Again, she didn't recall how she passed through security, but she found herself on a quiet corner of the lounge, where she turned her chair to the wall and let her sobs shake her thin frame.
And employee came to find her.
"Boarding for your flight is about to close, Dr. Isles." He offered, concerned with the state of devastation the woman in front of him was at.
She nodded, grabbing her handbag, and following him, her feet unsteady. He had to support her elbow a few times on the way to prevent her from falling.
Maura was the last one to board, and she had barely fastened her seatbelt when the plane began taxiing. She closed the privacy door for her seat, marking the button not to be disturbed, leaned against the window, and let her pain, grief and guilt consume her.
When they landed in Paris almost eight hours later, she felt disoriented, dehydrated, and empty. It was almost as if the contours of her body had blurred, and there was only this splash of raw pain and grief and guilt that remained instead of her being.
She vaguely recalled going through the French immigration. It was after midnight when she landed in Paris, and the streets were blissfully empty as the taxi took her to the small apartment her parents had always kept in the capital.
"Mademoiselle Isles, I was not expecting you." The porter offered in French, panicking. She always gave notice so they could clean and stock the apartment. "Mademoiselle Isles?" He asked, concern on his voice seeing her devastated appearance.
"Merci, Philippe. I am just spending a couple of nights." She managed to respond in French, quickly escaping his scrutiny to the elevator.
She entered the quiet and dark apartment. The Avenue of the Champs Elysees was right below the veranda. The veranda was high enough, she thought… A jump from there would certainly do the trick. But, again, she thought of all the commotion and damage to other people living in the building. It seemed to her all her options to end her pain quickly would cause damage and commotion to someone else.
She sighed exhausted, curling up in bed.
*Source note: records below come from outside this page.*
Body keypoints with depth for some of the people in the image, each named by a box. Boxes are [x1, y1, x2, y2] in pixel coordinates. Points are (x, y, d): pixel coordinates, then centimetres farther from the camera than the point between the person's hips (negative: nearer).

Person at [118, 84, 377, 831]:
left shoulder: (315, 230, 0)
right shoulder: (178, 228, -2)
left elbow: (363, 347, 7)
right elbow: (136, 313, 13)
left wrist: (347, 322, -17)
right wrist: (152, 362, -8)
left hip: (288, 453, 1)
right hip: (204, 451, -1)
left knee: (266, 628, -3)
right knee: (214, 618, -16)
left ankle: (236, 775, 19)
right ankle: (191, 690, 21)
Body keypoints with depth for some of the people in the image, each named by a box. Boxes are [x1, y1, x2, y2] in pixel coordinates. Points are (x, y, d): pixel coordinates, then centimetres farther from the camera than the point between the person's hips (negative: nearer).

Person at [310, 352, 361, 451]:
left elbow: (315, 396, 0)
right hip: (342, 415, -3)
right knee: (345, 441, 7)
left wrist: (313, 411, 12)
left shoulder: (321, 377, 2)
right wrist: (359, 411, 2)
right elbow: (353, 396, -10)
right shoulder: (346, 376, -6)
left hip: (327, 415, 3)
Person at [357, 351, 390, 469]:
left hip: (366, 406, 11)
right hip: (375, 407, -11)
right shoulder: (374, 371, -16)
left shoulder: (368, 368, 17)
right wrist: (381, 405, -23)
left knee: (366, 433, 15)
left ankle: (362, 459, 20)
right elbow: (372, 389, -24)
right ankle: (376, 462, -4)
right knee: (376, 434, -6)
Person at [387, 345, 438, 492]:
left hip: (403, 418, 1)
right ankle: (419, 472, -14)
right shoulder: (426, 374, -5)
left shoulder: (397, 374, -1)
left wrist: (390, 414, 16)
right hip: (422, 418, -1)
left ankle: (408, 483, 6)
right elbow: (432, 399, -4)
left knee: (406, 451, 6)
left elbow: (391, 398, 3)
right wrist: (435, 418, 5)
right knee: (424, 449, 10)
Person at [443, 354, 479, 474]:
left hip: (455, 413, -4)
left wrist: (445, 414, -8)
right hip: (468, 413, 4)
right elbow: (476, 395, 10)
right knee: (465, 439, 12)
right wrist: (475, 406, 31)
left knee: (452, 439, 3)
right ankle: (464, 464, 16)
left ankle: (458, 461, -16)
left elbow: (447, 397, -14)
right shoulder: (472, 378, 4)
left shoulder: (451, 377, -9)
She wanted Mia. She craved Jane. She had lost both of them. And she would never have them again. She wailed out loud. Maybe pain and grief and guilt would finally swallow her whole if she just surrendered herself to them…
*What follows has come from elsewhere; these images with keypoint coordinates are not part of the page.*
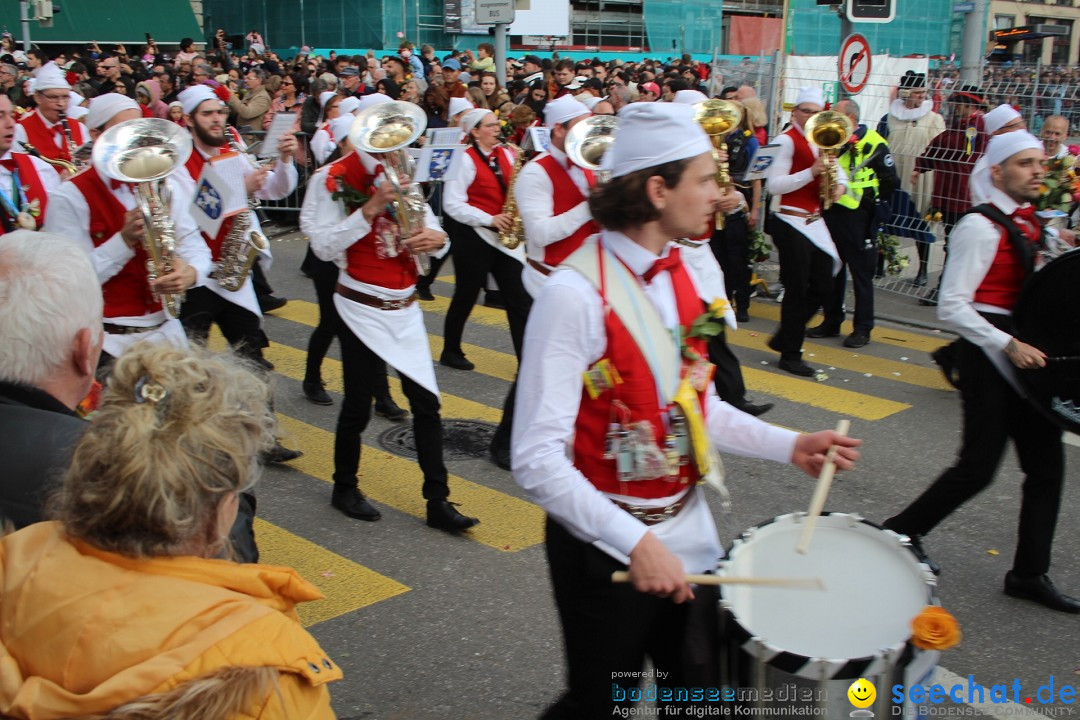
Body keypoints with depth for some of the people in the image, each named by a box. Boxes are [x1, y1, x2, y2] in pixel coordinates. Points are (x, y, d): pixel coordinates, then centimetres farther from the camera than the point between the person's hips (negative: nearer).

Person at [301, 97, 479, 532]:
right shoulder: (333, 179, -8)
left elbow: (431, 229, 9)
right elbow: (323, 246, -16)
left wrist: (436, 238, -14)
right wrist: (369, 209, -24)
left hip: (405, 308, 5)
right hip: (361, 309, -5)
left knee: (426, 402, 1)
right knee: (358, 406, 4)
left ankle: (438, 501, 7)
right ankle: (344, 488, 26)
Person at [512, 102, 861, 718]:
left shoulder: (679, 273, 2)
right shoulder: (576, 294, -23)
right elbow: (537, 459, -25)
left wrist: (788, 445, 1)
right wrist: (635, 542, -29)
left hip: (689, 531, 7)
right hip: (606, 548, -7)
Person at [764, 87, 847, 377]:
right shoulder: (787, 140, -10)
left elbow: (836, 168, 22)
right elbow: (773, 184, -18)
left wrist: (840, 184, -1)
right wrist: (812, 172, -25)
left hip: (814, 221, 8)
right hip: (790, 224, -8)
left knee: (821, 286, 9)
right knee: (797, 290, -3)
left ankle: (783, 338, 24)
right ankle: (790, 356, 9)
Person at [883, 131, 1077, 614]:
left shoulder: (1032, 226, 13)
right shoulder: (981, 227, -13)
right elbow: (952, 307, -18)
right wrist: (1008, 345, -24)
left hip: (1027, 353, 8)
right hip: (989, 355, -8)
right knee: (978, 467, -7)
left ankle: (1030, 573, 19)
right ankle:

Only they didn't. At first light in the day, she crawled to the kitchen, her body craving water, before she laid down on the sofa, too weak even to get back to the bedroom. Disappear. How could she disappear? She needed to disappear.
She fell asleep, feverishly, exhaustion taking over her body that had been grieving for more than twenty-four hours uninterruptedly. And she found herself in the empty desert spaces of the savannah. Working. And walking through the scorching sun, from small village to small village separated by endless miles of deserted land. Until she vanished in a cloud of sand. She woke up with a startle, and she knew what she had to do.
She sent her resignation letter to the governor. She sent her instructions to her lawyers. And she entered the website to apply for her new destination, buying her one-way ticket. Maura had found the perfect way to vanish out in thin air without causing any commotion to anyone else.